I rush home to her piano, now mine,
so we can play Schubert,
mourn him a little,
the two of us, together.

SONNET FOR THE DEAD

Strange how they return to play
leading roles in dreams, or pass through a room
in daylight, look unchanged, and pause to say,
as they did before: It’s not as bad as you think.
As though they cannot quite let go of you, or the life
where nothing is easy, except death. As though
the new state is too ethereally flat and plain,
lacking the hard edges of conflict, choice.

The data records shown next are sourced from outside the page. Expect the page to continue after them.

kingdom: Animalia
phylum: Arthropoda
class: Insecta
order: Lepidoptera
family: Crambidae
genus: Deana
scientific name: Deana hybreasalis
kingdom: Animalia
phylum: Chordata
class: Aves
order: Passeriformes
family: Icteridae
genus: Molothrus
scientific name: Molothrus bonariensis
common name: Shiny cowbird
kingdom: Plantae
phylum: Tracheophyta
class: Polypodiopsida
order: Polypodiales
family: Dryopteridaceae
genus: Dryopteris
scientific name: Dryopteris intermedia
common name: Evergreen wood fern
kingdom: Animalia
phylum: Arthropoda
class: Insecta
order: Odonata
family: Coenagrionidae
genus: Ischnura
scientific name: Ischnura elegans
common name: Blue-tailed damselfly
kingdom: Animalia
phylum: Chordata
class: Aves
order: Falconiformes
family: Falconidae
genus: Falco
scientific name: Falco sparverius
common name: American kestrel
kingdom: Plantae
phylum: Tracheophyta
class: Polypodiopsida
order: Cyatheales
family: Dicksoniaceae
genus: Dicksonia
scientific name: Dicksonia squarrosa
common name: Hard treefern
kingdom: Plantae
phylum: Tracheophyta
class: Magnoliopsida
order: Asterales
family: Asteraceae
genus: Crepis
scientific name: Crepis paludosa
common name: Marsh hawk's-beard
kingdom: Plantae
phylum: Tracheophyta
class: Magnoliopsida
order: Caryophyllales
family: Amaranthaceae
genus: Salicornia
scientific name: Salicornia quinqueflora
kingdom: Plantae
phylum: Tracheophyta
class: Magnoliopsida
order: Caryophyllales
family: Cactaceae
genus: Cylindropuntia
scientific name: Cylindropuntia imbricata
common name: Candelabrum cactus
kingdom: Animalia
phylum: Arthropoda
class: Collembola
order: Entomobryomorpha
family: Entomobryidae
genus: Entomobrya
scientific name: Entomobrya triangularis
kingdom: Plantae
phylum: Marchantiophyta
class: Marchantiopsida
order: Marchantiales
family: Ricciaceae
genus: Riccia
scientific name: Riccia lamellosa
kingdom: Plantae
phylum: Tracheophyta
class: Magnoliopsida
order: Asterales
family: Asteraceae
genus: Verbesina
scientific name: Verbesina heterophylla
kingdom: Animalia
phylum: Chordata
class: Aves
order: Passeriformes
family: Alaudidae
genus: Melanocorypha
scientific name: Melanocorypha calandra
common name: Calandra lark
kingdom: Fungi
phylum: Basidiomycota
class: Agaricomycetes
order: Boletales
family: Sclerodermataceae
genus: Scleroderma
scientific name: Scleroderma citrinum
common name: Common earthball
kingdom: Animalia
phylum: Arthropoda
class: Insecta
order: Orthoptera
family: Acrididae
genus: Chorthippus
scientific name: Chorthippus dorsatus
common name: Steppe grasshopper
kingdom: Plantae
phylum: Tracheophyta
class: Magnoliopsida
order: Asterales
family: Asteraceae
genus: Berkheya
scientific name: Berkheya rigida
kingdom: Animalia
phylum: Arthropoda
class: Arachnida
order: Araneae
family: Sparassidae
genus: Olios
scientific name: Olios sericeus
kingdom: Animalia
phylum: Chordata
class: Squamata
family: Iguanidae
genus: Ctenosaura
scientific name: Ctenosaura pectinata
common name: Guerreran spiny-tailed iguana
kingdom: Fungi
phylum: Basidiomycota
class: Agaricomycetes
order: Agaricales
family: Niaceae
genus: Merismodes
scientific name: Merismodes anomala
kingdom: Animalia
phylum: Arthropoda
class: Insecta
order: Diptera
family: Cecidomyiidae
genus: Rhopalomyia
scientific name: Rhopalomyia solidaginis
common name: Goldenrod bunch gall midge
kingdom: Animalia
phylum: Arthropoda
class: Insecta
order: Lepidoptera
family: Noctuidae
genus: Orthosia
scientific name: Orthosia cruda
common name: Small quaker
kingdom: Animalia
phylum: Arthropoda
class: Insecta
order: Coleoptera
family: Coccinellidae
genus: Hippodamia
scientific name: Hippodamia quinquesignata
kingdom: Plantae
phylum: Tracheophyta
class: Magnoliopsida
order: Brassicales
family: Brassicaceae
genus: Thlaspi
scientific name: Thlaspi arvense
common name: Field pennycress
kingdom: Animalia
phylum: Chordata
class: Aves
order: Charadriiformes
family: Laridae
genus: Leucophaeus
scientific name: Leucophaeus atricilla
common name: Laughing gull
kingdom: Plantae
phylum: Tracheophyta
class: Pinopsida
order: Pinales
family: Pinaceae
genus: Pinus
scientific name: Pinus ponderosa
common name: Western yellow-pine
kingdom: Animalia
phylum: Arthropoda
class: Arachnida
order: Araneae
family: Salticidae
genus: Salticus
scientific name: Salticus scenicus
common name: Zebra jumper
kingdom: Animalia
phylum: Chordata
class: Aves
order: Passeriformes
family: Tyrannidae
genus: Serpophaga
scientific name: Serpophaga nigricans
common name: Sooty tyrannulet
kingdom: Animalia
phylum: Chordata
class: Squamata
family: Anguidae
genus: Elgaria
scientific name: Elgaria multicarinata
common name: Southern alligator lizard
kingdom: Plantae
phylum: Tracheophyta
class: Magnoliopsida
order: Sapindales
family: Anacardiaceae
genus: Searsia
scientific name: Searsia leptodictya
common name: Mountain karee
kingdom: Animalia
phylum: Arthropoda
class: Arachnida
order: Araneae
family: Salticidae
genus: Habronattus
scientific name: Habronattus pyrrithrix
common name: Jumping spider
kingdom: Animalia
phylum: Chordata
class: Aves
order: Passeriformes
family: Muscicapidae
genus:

Or do we have it all wrong? Perhaps they drift, cirrus-
like and give us not a glance or thought, have blotted out
those of us still wrapped in skin, who check the time.
Have they cut us loose? – to replay their voices like favorite
sonatas, as we try to hold them in relationships with a name,
that are bound by blood, as though the blood still flowed.

THE BURREN

More like a moon than earth,
Stark limestone landscape,
Glacier gouged and scraped.
A portal tomb holds balance,
As it has for six thousand years,
Over bones of a people who did not know
They were the early act of an Irish saga;
Or that cutting all the trees would erode
The soil that sustained them, down
To this slippery rock where only tough
Wildflowers survive in the fissures; or
How differing visions of God would blight
This island forever. We tiptoe gingerly.

IN ROME WITH JOHN KEATS

In the small room where you died,
I stand at the end of a narrow bed,
as perhaps you did on better days,
stare out the window at Bernini’s boat
still sinking on the Piazza di Spagna.

And had you not been so weak,
his marble boat, like the Elgin Marbles,
might have sparked another ode or sonnet
on mortality – a new metaphor
for the life slowly leaving you.

In those last days, to which poem
did you turn for comfort?
I would guess the Nightingale –
your darkling singing to you
in full throated summer ecstasy

out of the embalming dark, in high
requiem for a coming February death.
Or could it be the urn? – with lovers
on the brink, like you and Fanny,
bliss always out of reach.

Nothing is left of your time here
but Severn’s death-bed portrait –
tendrils of hair damp on your forehead,
lids shut, candles throwing shadows
on your face, still perfect at the end.

Though they burned all you touched,
in a bonfire below, you linger here listening
for footsteps on the stairs, horses on the square,
mandolin players on the Spanish steps,
the poem in the blood rising in your throat.